---------- TEXTE D'ÉTUDE ----------
France le 03.09.2010
Dans un communiqué de presse paru hier, la Fédération de l’Equipement du Bureau et de la Papeterie attire l’attention sur les risques que représentent pour les territoires la politique de massification des achats de l’Etat Pris en tenaille entre le SAE (Service des Achats de l’Etat) et l’UGAP (Union des Groupements d’Achats Publics), les entreprises de la FEB se voient exclues de la commande publique. La FEB salue le louable effort d’économie de l’Etat, mais elle souligne les effets pervers de la massification des achats publics et ses conséquences à la fois économiques, sociétales et écologiques. «Au niveau économique, la perte de la commande publique pour les entreprises de la FEB représente un quart du chiffre d’affaires global des entreprises. Il s’agit donc de 20 000 à 25 000 emplois qui sont en jeu. Ainsi les économies faites par l’Etat vont être dépensées pour indemniser des demandeurs d’emploi : quelle peut alors être l’économie pour la collectivité nationale quand on sait qu’elle doit consacrer 40 000 euros pour permettre à un chômeur de retrouver un emploi ?», interroge la FEB. Le SAE et l’UGAP ont aussi des conséquences en termes sociétaux dans la mesure où ils contredisent la politique d’aménagement du territoire et de réduction des inégalités régionales. Enfin l’objectif de développement durable n’est pas respecté : le stockage de gros volumes, leurs transports sur tout le territoire national engendrent des surcoûts et des effets de pollution non négligeables.
---------- DONNÉES FOURNIES ----------
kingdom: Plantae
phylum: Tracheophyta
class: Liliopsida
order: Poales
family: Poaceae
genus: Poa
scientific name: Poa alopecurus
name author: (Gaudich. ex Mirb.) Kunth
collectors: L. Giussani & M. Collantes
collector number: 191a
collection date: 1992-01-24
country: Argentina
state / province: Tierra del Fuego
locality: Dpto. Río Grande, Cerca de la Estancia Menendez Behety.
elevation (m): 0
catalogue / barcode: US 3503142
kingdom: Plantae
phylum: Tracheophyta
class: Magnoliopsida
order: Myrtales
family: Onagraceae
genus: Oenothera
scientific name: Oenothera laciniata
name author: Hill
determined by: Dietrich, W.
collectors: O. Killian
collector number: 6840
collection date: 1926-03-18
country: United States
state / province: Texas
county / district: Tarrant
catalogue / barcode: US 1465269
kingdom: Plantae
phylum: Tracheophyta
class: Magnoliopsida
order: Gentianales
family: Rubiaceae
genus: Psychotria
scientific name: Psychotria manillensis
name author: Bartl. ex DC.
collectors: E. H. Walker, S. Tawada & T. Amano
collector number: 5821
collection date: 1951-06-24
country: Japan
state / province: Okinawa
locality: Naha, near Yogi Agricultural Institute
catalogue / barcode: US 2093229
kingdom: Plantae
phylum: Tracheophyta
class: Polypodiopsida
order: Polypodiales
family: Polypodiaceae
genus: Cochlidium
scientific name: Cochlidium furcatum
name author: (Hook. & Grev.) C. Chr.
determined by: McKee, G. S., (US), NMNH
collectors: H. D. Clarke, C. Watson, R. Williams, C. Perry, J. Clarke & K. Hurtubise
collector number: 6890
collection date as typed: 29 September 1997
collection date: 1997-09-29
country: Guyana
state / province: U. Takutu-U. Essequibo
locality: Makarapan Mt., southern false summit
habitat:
----------
CONSIGNES
**A.** Condensez sous forme de liste le paragraphe du texte sur les achats publics qui commence par « Dans un communiqué de presse paru hier », en conservant ses faits principaux.
**B.** Reprenez le texte sur les achats publics de l'Etat après sa dernière phrase et poursuivez-le.

RÉSULTATS DE L'EXERCICE
**A.**
- Dans un communiqué de presse paru hier, la Fédération de l'Equipement du Bureau et de la Papeterie (FEB) alerte sur les risques que la massification des achats de l'Etat fait peser sur les territoires.
- Prises en tenaille entre le SAE (Service des Achats de l'Etat) et l'UGAP (Union des Groupements d'Achats Publics), ses entreprises sont exclues de la commande publique.
- La FEB salue l'effort d'économie de l'Etat mais en dénonce les effets pervers sur les plans économique, sociétal et écologique.
- Sur le plan économique, la commande publique représente un quart du chiffre d'affaires global de ses entreprises, soit 20 000 à 25 000 emplois menacés. La FEB estime que les économies de l'Etat serviront à indemniser des demandeurs d'emploi, alors que la collectivité consacre 40 000 euros au retour à l'emploi d'un chômeur.
- Sur le plan sociétal, le SAE et l'UGAP vont à l'encontre de l'aménagement du territoire et de la réduction des inégalités régionales.
- Sur le plan écologique, le stockage de gros volumes et leur transport sur tout le territoire national engendrent des surcoûts et une pollution non négligeable, contraires au développement durable.

**B.**
«Les acteurs de la FEB ne sont pas dans l’optique de freiner la modernisation de l’Etat ou de contribuer à l’aggravation de nos finances publiques», est-il souligné dans le communiqué de presse. «Au contraire, les objectifs de la FEB sont le maintien d’une économie régionale, la rationalisation de la dépense publique, l’adoption d’une politique de développement durable, en accord avec la politique générale du gouvernement. Mais ces objectifs ne peuvent être atteints si l’on ne permet plus aux PME de participer aux appels d’offres nationaux.»
Dans ce contexte la FEB avance trois propositions :
Des appels d’offres régionaux, permettant aux PME locales de répondre
Une prise de conscience de la « responsabilité sociale » du SAE vis-à-vis du tissu économique local
Une égalité de traitement des PME face aux appels d’offres
La FEB se déclare prête à discuter de ces propositions avec les dirigeants politiques, les dirigeants économiques, les responsables d’associations et tout autre membre du corps social.